I recently bought a '86 M1009 CUCV with 80K miles. I've put 4K miles on it and the engine seems strong (nearly everything bolted to the engine has broke). It would put out a little white smoke on a cold start but other than that the exhaust has always been clean.

The injection pump is the latest thing to go. Noticed a power loss that got progressively worse. I was 20 miles from home and by the time I got there I had the throttle on the floor and could barely make 25 mph on the flat.

Found the check valve between the fuel return line and the I.P. was plugged with some black fiberous crud. Seems to indicate the non-metallic washer in the I.P. is falling apart.

So a reconditioned I.P. and new injectors are next.

I cleaned the check valve to see if it would start and run - it did. However it smoked like crazy...smoke with a definite blue tinge.

I had not checked/cleaned the CDR valve before this. The CDR valve and line had maybe an ounce of oil in them. Cleaned that out and it still pukes whitish/bluish smoke on start-up and while idling.

Question: Could running this thing 20 miles while starved for fuel have done anything to the engine to cause oil burning?

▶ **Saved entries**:
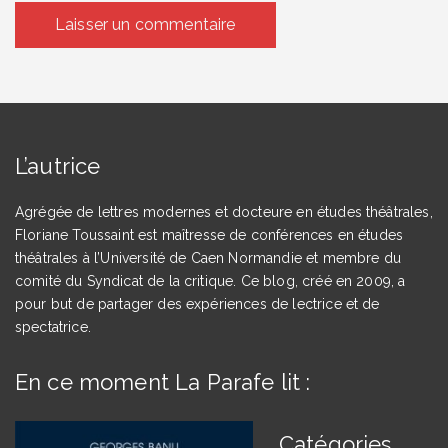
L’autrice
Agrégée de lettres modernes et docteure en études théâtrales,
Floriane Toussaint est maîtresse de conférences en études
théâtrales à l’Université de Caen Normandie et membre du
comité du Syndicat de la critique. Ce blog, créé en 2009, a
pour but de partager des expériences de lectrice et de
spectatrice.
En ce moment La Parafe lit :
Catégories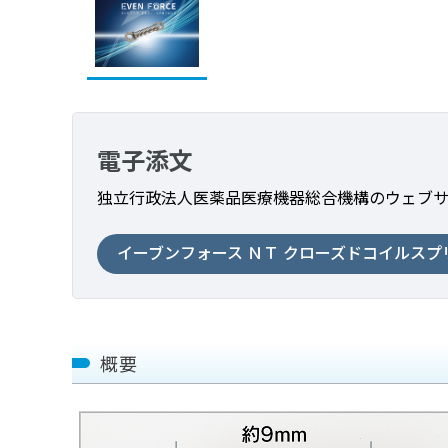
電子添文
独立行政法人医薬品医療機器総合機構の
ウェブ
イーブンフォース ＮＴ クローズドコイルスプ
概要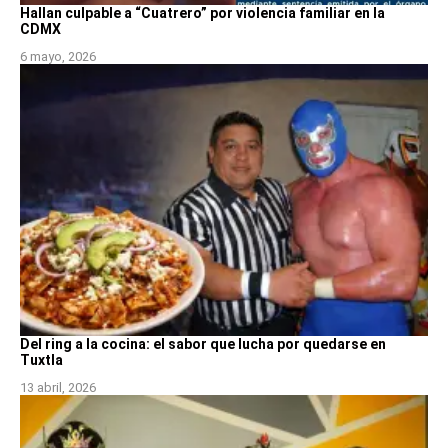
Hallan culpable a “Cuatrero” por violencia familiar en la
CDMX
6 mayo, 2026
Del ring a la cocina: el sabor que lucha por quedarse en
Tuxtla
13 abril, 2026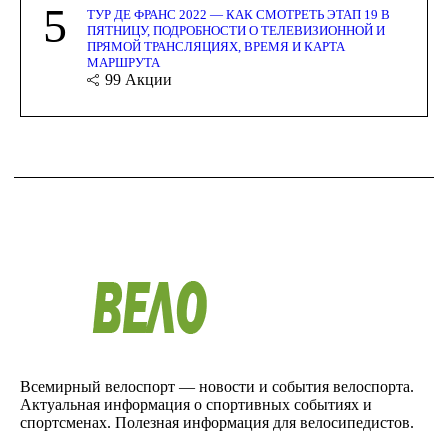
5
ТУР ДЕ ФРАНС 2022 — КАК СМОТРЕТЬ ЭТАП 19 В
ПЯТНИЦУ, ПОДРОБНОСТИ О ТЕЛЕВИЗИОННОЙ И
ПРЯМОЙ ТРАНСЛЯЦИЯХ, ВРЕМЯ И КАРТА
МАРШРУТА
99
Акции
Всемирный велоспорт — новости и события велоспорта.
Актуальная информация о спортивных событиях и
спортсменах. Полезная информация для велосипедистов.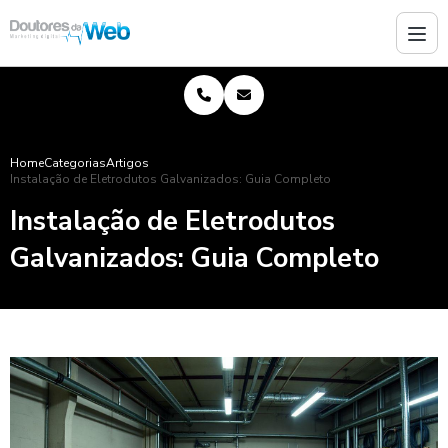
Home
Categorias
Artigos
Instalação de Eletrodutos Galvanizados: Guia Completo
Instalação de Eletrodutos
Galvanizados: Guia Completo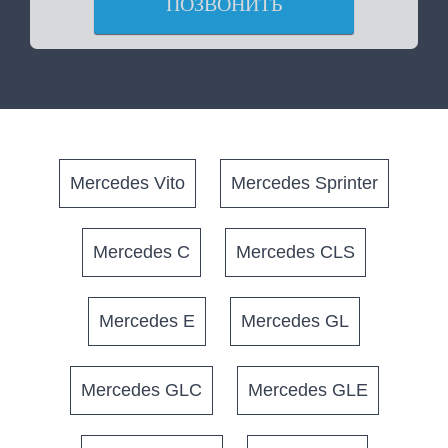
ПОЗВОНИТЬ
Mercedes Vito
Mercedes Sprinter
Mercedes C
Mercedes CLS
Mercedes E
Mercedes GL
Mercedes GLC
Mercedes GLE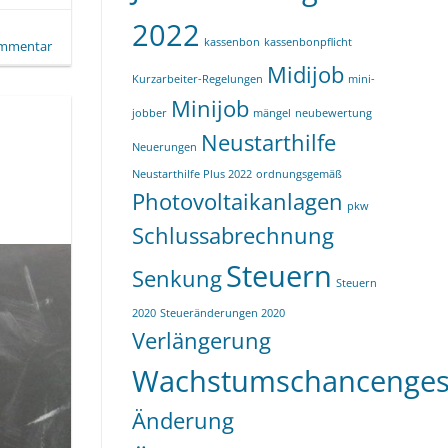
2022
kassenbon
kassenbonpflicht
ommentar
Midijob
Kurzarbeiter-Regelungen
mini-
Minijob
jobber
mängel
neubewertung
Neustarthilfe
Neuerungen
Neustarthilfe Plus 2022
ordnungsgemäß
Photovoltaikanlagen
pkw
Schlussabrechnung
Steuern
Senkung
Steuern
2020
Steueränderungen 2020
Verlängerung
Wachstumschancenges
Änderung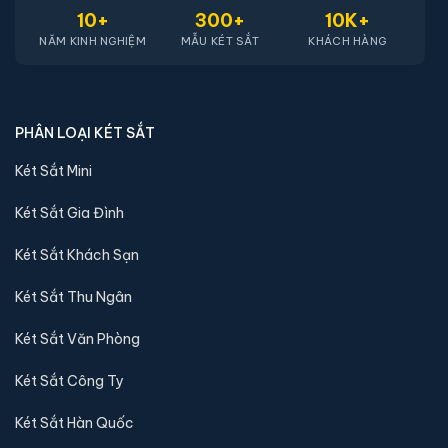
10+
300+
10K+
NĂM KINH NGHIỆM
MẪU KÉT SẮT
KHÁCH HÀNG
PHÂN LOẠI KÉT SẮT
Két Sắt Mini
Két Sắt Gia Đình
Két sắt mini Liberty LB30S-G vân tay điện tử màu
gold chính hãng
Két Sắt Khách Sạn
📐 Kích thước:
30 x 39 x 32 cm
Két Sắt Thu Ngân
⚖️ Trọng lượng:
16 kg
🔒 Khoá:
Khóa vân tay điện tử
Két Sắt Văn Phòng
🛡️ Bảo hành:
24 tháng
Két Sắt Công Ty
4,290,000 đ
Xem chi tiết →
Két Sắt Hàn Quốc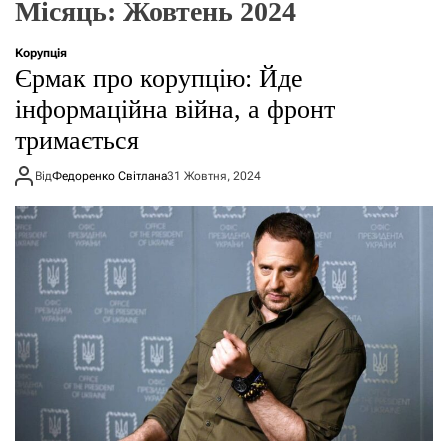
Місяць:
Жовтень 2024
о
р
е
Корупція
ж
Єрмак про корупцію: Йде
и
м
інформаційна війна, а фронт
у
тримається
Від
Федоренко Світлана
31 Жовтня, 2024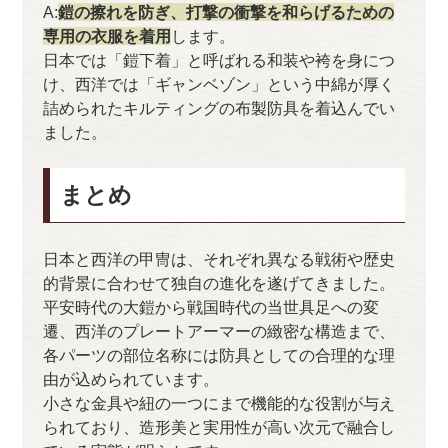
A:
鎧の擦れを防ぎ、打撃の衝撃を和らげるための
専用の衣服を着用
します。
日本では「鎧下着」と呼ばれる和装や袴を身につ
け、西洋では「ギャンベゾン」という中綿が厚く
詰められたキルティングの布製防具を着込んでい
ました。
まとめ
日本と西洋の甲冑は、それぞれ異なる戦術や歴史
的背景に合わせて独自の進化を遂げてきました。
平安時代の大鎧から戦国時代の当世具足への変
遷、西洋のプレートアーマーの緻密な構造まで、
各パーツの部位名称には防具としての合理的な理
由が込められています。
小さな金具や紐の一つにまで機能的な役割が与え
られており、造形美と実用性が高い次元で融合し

▶ **REQUIRED ACTIONS**:
1. Can you reproduce the post about the CUCV's injection pump word for word, starting at the words "Found the check" and stopping after "injectors are next."?
2. Could you carry on the post about the CUCV's injection pump from its last sentence?

▶ **ANSWER SET**:
1.
Found the check valve between the fuel return line and the I.P. was plugged with some black fiberous crud. Seems to indicate the non-metallic washer in the I.P. is falling apart.

So a reconditioned I.P. and new injectors are next.

2.
I'm hoping the injectors are plugged up with the same crud and the smoke is just a lot of unburned fuel.

Regards

Jim

DmaxMaverick
02-16-2011, 15:20
You can't "starve" a Diesel engine of fuel. Less fuel = less power. Period. And, you can't hurt the engine from too little fuel. It sounds like the pump has left you, and probably the injectors. Not likely a CDR problem, but replace it if it makes you feel better. They rarely fail, and when they do, the symptoms are counterintuitive. If you are unable to get under power at higher RPM's, the CDR is doing nothing. That's how it works, normally. At lower RPM's, it's just an open gate, and won't stop, or slow down, any blowby. It closes at higher RPM's to prevent excess crankcase vapor from being sucked into the intake. A bad pump can, and does, cause blue/black smoke under several conditions.

NMC_EXP
02-16-2011, 15:57
A bad pump can, and does, cause blue/black smoke under several conditions.

That is good news - thank you sir.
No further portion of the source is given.